To be quite honest, I'd always pick the first option, but I couldn't. For several reasons, the application I was working on wasn't allowed to have "incomplete" data. Since I ended up going with the second option, I'll talk about how I did it.
To start, we'll create a new module, which will be responsible for checking our order messages' relationships:
defmodule Post.SQS.Checker do
import Ecto.Query
alias Post.{Repo, User, SQS.Handlers}
def get_user_by_external_id(%{user_id: user_external_id} = data) do
case Repo.one(
from(u in User, where: field(u, :external_id)
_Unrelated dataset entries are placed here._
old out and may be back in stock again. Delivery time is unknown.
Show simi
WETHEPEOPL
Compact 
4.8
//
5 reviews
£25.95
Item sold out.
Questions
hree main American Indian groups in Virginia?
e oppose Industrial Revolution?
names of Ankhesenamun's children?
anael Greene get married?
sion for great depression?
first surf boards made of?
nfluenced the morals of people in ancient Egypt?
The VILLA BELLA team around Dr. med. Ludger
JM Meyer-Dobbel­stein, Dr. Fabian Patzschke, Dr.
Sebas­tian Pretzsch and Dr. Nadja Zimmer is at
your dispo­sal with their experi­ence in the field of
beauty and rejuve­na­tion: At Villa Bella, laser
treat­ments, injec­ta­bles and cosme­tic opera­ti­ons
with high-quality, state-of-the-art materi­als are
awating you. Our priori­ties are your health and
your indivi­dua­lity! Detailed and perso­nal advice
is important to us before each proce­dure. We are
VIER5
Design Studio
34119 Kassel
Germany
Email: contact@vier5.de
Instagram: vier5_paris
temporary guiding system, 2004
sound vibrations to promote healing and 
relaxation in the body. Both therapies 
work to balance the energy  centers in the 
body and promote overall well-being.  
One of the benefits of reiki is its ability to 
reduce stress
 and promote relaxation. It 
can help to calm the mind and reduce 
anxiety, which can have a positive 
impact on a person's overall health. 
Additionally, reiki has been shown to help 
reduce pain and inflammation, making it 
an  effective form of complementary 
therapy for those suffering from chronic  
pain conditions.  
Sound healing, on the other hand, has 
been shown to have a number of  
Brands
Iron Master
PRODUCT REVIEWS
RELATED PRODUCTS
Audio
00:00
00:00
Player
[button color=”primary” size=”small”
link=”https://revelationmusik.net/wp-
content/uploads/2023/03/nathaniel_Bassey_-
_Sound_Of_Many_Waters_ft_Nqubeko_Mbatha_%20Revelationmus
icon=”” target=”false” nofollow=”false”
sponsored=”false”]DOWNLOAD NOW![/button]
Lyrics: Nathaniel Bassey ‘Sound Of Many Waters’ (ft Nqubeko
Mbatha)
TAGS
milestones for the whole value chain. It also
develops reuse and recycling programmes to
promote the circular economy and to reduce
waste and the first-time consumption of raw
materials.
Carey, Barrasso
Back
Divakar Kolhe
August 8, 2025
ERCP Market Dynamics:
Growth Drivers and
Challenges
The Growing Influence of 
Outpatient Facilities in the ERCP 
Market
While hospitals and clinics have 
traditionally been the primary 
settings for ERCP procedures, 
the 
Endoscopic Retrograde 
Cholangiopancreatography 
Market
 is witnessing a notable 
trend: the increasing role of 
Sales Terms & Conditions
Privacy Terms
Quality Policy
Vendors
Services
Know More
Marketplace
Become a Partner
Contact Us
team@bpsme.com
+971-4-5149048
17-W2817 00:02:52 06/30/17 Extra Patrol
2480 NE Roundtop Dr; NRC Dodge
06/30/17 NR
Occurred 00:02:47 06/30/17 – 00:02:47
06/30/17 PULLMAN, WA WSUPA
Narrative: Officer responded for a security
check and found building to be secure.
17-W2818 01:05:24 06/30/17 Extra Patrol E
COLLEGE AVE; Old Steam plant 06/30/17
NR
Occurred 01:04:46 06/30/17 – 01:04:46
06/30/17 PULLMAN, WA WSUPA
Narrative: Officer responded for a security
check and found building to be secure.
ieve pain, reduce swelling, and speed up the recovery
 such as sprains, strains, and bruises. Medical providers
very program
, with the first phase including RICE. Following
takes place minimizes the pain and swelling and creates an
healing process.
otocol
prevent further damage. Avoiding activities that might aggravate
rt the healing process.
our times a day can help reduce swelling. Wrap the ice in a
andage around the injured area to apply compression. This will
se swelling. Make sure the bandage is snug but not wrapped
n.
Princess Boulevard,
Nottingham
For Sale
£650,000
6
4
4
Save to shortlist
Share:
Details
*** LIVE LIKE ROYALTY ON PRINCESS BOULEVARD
== ^user_external_id, select: u)) do
nil -> {:error, :missing_user}
_user -> {:ok, data}
end
end
def check_dependencies(%{user_id: _, description: _} = data), do:
get_user_by_external_id(data)
def check_dependencies(%{name: _, external_id: _} = data), do:
{:ok, data}
# There is no point in checking messages
# that have failed the previous steps
def check(%{status: {:failed, _reason}} = message), do: message
def check(%{data: data, status: :ok} = message) do
case check_dependencies(data) do
{:ok, _data} -> message
{:error, error} -> Handlers.handle_error(message, error)
end
end
end
We'll also need to make sure our Handlers.handle_error deals with the missing_user error type:
def handle_error(message, :invalid_json),
do: Message.failed(message, Jason.encode!(%{type: :malformed_json}))
It is then time to hook our check function to our pipeline using the handle_message callback:
def handle_message(_processor_name, message, _context) do
message
|> Handlers.verify()
|> Checker.check()
end
Since we implemented all the error handling using the Handlers.handle_error function, we're now able to decide how to deal with the failed messages in handle_failed by checking the message's error message (which is a JSON containing the error type):
def extract_error_type(%{status: status} = message), do:
%{message: message, error: Jason.decode!(status)}
def configure_ack_based_on_error(
%{error: %{type: :changeset_error}, message: m}), do:
Broadway.Message.configure_ack(m, on_failed: :ack)
def configure_ack_based_on_error(
%{error: %{type: :invalid_json}, message: m}), do:
Broadway.Message.configure_ack(m, on_failed: :ack)
def configure_ack_based_on_error(
%{error: %{type: :unrecognized_data_structure}, message: m}), do:
Broadway.Message.configure_ack(m, on_failed: :ack)
# When an user is missing we do not ackwnoledge the message
# so it goes back to the queue :)
def configure_ack_based_on_error(
%{error: %{type: :missing_user}, message: m}), do:
Broadway.Message.configure_ack(m, on_failed: :noop)
def handle_failed(messages, _context) do
messages
|> Enum.map(&extract_error_type/1)
|> Enum.map(&configure_ack_based_on_error/1)
end
There are a few situations that will flag a message as corrupt:
- A message that can't be decoded
(invalid_json) - A message that doesn't conform to our embedded schemas
(changeset_error) - A message that doesn't pattern match our functions
(unrecognized_data_structure)
Since corrupt messages can't be consumed we simply acknowledge them - it would also be wise to log these messages, which can be done using some of AWS's services or something like Sentry, AppSignal.
When messages that depend on data that doesn't yet exist (missing_user, in this case) get through our pipeline, we simply send these back to the queue.
We would then be able to insert data into our database, but that is a point I wont cover since it is pretty straightforward.